◆ WHAT YOU NEED TO DO ◆
Give the number of lines in the records below that include "ACCEPTED", and nothing more.

(Beginning of DATA SHOWN)

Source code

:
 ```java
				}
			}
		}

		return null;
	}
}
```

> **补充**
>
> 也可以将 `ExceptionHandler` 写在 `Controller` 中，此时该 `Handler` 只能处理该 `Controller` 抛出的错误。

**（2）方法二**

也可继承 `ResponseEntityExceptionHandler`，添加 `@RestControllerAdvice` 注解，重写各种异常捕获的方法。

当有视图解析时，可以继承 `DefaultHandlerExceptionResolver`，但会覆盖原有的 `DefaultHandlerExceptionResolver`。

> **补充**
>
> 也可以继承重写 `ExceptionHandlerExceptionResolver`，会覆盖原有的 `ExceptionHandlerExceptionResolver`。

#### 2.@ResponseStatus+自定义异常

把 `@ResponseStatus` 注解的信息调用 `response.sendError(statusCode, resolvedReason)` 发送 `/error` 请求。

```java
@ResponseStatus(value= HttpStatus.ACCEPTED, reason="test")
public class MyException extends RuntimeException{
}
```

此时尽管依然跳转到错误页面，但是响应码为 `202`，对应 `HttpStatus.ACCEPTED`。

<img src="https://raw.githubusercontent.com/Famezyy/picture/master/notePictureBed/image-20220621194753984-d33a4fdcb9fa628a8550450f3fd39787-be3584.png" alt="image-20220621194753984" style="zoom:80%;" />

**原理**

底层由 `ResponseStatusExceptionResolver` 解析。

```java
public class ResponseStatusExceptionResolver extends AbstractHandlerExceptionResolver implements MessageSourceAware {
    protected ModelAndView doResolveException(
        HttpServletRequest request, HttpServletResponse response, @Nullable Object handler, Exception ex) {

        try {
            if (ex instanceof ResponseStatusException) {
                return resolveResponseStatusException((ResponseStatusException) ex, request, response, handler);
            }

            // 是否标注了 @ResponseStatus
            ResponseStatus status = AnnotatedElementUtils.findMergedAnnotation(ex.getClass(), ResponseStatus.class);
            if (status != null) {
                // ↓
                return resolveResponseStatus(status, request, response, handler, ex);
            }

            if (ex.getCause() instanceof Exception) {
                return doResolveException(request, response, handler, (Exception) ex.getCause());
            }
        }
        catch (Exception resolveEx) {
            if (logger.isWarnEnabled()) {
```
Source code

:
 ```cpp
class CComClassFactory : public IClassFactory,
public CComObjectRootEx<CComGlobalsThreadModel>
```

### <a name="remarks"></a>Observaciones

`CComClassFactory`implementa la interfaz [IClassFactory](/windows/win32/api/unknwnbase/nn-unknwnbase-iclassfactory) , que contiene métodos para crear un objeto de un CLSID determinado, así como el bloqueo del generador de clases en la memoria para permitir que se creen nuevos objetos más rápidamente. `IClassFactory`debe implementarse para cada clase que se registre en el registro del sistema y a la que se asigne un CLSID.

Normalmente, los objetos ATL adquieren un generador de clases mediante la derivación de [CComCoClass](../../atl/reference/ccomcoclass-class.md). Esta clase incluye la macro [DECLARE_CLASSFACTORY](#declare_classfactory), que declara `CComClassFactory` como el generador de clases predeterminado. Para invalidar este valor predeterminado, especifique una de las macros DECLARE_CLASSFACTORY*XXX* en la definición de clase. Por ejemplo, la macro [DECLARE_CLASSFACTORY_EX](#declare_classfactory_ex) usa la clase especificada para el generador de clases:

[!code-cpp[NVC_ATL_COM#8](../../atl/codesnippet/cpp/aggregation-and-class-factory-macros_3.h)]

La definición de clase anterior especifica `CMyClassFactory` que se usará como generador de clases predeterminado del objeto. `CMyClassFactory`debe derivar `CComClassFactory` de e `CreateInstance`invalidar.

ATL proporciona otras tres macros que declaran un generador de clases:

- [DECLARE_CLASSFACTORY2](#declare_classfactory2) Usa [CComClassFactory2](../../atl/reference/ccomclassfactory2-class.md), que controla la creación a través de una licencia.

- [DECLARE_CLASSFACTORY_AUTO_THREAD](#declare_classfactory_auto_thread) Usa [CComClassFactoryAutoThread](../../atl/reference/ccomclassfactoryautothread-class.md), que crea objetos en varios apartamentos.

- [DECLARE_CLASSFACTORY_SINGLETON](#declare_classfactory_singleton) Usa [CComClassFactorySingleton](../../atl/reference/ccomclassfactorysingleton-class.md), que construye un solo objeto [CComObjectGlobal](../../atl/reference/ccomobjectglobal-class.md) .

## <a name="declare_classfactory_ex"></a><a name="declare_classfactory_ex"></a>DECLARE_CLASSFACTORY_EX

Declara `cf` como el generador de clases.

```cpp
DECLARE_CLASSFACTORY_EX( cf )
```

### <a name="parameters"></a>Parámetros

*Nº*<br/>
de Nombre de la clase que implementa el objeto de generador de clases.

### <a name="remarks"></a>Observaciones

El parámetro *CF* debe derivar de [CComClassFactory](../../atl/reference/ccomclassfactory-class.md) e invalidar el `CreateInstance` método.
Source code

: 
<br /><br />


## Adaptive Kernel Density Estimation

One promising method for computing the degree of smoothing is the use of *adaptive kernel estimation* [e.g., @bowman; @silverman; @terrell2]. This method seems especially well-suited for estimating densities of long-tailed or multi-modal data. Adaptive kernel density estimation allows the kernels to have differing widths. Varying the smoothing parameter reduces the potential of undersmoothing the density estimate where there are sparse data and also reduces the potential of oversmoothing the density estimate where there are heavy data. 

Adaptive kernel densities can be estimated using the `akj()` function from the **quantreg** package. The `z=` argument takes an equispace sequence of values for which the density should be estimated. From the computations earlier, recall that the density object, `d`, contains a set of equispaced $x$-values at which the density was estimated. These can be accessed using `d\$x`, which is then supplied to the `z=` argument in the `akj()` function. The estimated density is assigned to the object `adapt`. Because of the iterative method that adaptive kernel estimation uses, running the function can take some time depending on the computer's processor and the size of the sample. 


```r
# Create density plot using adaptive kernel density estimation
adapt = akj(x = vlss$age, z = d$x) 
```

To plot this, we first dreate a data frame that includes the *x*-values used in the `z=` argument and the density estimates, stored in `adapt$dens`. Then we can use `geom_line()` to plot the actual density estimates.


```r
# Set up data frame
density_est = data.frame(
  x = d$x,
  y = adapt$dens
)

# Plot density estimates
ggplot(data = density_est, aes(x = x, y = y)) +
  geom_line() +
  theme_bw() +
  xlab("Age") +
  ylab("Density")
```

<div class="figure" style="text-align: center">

(End of DATA SHOWN)

◆ YOUR RESPONSE ◆
2